◆ **COMPLETE THE FOLLOWING**:
1. Answer these from the homework answers page:
(a) Besides a God-given right, what does the answer to Question 1 call voting?
(b) How many sections does Article II have, according to the answer to Question 2?
(c) Which article establishes the Judiciary and the U.S. Supreme Court?
2. From the homework answers page, output the passage starting at "From Conservapedia" and ending at "on this question.", copied word for word.

◆ **EXERCISE PASSAGE**:
#####

Am Govt Homework 1 Answers - Student Three

From Conservapedia

Jump to: navigation, search

Question 1

Participation in politics is important because it is a vital way to have a voice in the direction of our country. Those who can't be bothered to be involved should not complain when they are unhappy with the current political climate. Voting is not only a God-given right in our nation, but a duty to all its citizens. My one vote counts just as importantly as that of an outspoken celebrity or even the votes of the candidates themselves. Those too young to vote can still participate by door-to-door advertisement, putting signs in yards, making calls, stuffing envelopes -- no one is too insignificant to make a difference in the politial arena.

Terrific answer - the best in the class on this question.

Question 2

Article I of the Constitution establishes Congress and the Legislative branch. Article II, in its 4 sections, establishes Presidency and the authority of the Executive branch. Article III establishes the Judiciary and the U.S. Supreme Court.

#####

◆ **DATA FOR REVIEW**:
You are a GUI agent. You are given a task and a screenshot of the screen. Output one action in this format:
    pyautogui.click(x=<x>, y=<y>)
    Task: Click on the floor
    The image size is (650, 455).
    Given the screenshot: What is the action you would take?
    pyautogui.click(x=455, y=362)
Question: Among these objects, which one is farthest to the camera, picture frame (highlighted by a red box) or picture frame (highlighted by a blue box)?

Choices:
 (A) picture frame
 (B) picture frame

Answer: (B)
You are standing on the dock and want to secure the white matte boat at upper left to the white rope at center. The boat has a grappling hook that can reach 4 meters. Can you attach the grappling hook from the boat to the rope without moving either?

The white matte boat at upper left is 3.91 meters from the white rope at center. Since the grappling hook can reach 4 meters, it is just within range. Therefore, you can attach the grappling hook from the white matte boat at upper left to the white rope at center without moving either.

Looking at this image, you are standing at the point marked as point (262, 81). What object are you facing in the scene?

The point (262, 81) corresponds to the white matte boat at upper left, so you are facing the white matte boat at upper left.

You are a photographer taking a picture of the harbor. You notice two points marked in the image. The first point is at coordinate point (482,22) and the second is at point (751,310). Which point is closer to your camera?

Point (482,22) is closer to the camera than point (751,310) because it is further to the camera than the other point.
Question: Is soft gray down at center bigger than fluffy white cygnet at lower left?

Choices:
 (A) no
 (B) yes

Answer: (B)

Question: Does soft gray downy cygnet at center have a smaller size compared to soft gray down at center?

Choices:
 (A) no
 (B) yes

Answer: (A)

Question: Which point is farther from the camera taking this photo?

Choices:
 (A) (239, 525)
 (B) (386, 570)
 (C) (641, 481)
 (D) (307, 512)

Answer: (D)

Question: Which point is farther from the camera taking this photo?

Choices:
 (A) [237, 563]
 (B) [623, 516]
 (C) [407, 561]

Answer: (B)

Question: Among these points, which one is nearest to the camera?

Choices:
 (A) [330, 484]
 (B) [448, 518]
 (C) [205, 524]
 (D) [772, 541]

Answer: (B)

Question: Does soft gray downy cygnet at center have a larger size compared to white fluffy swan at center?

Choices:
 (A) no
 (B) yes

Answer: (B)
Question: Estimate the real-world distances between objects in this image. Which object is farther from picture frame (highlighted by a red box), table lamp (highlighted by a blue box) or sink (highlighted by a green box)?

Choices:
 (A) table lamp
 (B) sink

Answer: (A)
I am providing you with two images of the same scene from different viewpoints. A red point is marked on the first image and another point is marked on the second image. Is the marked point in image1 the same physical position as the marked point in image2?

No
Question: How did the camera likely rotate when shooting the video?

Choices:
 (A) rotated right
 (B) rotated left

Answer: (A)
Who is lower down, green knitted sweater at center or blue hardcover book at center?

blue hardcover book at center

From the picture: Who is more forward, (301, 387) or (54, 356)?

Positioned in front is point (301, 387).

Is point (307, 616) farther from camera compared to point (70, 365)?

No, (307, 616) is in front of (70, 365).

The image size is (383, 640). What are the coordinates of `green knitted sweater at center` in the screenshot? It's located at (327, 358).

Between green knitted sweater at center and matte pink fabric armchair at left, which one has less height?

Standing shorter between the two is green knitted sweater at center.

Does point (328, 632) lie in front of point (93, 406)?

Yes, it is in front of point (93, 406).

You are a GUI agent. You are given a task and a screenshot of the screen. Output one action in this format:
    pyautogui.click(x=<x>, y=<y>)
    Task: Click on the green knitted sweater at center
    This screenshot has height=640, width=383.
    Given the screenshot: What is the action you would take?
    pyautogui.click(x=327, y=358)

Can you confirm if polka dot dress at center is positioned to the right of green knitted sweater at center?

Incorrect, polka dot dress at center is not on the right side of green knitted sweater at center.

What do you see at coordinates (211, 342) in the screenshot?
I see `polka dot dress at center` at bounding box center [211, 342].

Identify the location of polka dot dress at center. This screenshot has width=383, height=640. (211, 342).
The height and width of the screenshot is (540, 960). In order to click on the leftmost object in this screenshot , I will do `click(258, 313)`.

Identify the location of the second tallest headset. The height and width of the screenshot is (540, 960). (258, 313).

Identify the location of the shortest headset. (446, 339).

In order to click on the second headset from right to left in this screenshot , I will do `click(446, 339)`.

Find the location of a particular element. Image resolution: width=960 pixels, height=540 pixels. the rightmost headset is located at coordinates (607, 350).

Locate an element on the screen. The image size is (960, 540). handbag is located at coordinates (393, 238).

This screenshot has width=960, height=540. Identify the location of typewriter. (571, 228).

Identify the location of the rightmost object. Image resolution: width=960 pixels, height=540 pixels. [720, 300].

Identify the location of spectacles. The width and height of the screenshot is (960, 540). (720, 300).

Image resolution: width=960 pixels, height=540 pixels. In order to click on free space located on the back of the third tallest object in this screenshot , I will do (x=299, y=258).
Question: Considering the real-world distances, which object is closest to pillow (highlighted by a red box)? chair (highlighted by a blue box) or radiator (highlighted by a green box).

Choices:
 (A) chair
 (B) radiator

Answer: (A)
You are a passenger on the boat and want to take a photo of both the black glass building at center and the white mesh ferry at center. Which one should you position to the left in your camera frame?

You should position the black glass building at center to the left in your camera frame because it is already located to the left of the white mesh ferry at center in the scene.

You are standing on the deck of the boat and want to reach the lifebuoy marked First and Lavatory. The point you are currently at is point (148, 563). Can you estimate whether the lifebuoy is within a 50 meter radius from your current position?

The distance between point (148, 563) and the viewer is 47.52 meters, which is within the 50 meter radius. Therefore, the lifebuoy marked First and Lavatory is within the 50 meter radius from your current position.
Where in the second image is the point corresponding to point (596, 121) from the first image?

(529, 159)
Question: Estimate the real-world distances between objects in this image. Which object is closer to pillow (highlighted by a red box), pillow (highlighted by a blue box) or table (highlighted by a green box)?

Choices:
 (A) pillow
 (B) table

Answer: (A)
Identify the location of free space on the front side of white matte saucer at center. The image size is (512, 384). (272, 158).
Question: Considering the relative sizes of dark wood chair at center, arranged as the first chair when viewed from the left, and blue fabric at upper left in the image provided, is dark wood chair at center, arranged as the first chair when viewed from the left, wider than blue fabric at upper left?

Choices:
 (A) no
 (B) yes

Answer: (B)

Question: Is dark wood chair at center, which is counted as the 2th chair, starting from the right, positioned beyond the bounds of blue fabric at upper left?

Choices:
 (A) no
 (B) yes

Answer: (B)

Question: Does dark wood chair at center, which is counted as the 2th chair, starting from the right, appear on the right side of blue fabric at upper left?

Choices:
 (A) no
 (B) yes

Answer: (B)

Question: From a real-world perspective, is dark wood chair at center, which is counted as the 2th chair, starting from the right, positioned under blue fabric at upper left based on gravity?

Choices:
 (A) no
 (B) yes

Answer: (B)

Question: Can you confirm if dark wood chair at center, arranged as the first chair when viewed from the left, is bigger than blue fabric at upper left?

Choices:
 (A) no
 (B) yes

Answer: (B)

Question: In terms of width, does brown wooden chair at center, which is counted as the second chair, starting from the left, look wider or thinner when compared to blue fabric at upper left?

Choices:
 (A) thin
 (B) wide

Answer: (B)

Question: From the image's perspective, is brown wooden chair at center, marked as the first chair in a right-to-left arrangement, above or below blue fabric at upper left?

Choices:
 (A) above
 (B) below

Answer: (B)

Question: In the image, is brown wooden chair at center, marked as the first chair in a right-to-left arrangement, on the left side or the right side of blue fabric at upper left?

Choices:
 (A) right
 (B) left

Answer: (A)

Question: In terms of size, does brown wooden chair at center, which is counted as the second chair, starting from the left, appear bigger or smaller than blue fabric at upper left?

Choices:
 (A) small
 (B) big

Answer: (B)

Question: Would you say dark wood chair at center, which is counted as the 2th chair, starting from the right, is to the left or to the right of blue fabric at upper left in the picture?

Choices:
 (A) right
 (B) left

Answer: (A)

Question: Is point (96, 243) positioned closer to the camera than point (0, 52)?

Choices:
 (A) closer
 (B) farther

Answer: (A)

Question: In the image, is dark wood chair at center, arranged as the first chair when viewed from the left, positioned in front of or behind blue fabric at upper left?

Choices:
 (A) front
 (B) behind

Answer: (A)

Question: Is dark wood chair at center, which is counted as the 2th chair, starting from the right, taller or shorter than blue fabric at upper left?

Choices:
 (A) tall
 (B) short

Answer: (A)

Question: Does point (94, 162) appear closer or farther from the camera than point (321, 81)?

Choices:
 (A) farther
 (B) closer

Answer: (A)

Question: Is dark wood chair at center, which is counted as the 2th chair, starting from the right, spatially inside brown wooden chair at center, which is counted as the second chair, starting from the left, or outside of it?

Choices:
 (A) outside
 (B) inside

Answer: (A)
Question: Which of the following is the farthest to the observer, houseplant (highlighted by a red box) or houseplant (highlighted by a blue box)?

#####

◆ **ANSWERS BELOW**:
1.
(a) A duty to all its citizens.
(b) 4.
(c) Article III.

2.
From Conservapedia

Jump to: navigation, search

Question 1

Participation in politics is important because it is a vital way to have a voice in the direction of our country. Those who can't be bothered to be involved should not complain when they are unhappy with the current political climate. Voting is not only a God-given right in our nation, but a duty to all its citizens. My one vote counts just as importantly as that of an outspoken celebrity or even the votes of the candidates themselves. Those too young to vote can still participate by door-to-door advertisement, putting signs in yards, making calls, stuffing envelopes -- no one is too insignificant to make a difference in the politial arena.

Terrific answer - the best in the class on this question.